The day went by quickly, the miles were steep but in the afternoon they were dominated with views of Mt. Rainier. By 8PM I was laying in a hotel bed happy that I had rushed through 29 miles to get there. I had a belly full of food, cleanish clothes and soft shampooed hair. I thought about how easy it would be to just go to Seattle from there and fly home. How I could just be done. There was still more fun to be had though and I was still having fun with the hike.
I got back on trail late the next day. I debated for awhile if I was gonna go 18 miles or 23. 18 miles would put me on track to get to Snoqualmie by early evening on the 31st for a job interview and to enjoy my last night in a bed during the hike. 23 miles would put me on track, and then some and also let me sleep in a cozy ski cabin for the night. I figured I’d see how fast I covered the miles and play it by ear, something I was happy to be able to do hiking solo. By 8PM I got to the cabin right as the sun was setting. I happily made pancakes for my friends there before dozing off to sleep by a warm fire.
The following day I was already back to dreaming about town. Snoqualmie was only a day and a half away but it felt like ages. I lost the group I was hiking with when I decided to setup camp before then. I was happy though, it started raining right as they walked past me. I sat in my tent that night watching the news on my phone trying to catch-up with the world.

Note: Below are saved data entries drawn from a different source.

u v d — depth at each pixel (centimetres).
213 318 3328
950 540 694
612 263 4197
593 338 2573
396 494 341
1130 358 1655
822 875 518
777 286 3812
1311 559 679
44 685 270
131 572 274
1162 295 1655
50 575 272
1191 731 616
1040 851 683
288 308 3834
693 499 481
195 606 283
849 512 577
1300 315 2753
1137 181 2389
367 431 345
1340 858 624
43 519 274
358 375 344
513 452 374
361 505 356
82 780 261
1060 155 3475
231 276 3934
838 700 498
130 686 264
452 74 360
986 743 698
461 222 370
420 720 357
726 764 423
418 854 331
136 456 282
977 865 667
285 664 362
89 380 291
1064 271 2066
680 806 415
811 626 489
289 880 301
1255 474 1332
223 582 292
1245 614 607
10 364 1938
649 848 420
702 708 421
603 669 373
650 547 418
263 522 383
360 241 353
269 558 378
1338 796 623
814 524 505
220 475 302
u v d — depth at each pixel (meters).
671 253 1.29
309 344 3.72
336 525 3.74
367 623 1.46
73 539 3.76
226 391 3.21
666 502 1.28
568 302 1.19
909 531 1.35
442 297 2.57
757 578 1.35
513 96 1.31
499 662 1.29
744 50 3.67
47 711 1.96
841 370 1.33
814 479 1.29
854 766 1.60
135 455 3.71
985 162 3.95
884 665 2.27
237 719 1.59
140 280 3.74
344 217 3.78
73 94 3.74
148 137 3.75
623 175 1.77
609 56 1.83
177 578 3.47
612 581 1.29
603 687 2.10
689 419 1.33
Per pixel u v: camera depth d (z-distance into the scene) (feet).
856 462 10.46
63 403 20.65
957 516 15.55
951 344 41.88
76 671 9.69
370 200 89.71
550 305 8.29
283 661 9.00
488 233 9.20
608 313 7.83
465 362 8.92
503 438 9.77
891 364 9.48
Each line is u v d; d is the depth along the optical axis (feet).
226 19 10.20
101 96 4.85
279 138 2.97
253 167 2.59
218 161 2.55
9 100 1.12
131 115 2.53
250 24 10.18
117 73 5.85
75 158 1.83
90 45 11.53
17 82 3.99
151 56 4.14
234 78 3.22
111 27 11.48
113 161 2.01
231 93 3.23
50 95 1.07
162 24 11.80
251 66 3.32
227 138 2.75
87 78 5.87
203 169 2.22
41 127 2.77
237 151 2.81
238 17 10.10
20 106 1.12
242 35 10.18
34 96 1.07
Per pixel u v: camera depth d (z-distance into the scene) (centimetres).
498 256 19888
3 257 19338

I’d get to Snoqualmie on Tuesday the 31st, it was a wet and rainy day, I couldn’t have been anymore excited that I had booked a room at the Summit Inn for the night. I spent that evening dry; doing job interviews, eating pizza, sipping local beer and watching movies (thank you to everyone who donated to the Dirt Bag Fund a week or two ago, you made this dream a reality). It was exactly what I needed to get me ready for the final 250 miles of trail.
On the 1st I hit trail later in the day but still covered some good miles. The climb out of Snoqualmie was the first BIG climb I’d had in awhile. It would come to be the standard of northern Washington, big climbs and big descents. The trail went straight up and then straight down every valley that it could. The days of simple ridge walks or wandering along a valley floor for a bit were over. To get 25 miles in a day now meant 6,000’ of climbing a day.
The views were beautiful in this section. Each valley was different, some were lush and green, others harsh and rocky. The challenge made sense, you couldn’t get to see this beauty and finish the trail easy. There had to be a final hurdle. I was lucky to spend some of those miles with Fullmoon, Prime Time and Skippy. They were an unsuspecting group that I sort of flung myself into at Snoqualmie but they seemed happy to have me along once I made them pancakes.
Before I knew it I had found my way to Steven’s Pass. That last day in I’d seen 3 bears, it made the miles seem a little longer than they should have. I was lucky to be able to get my package on time and continue quickly back out onto the trail into Glacier Peak Wilderness. I wanted nothing more the past few days then to be in Stehekin, on the precipice of finishing this grand journey and mighty challenge that’s taken me four months to complete. So close and so tired.
The PCT stands for the Pacific Crest Trail, a 2,653 route extending from Mexico to Canada along the west coast of the United States. Every year several thousands attempt it and only a few hundred finish.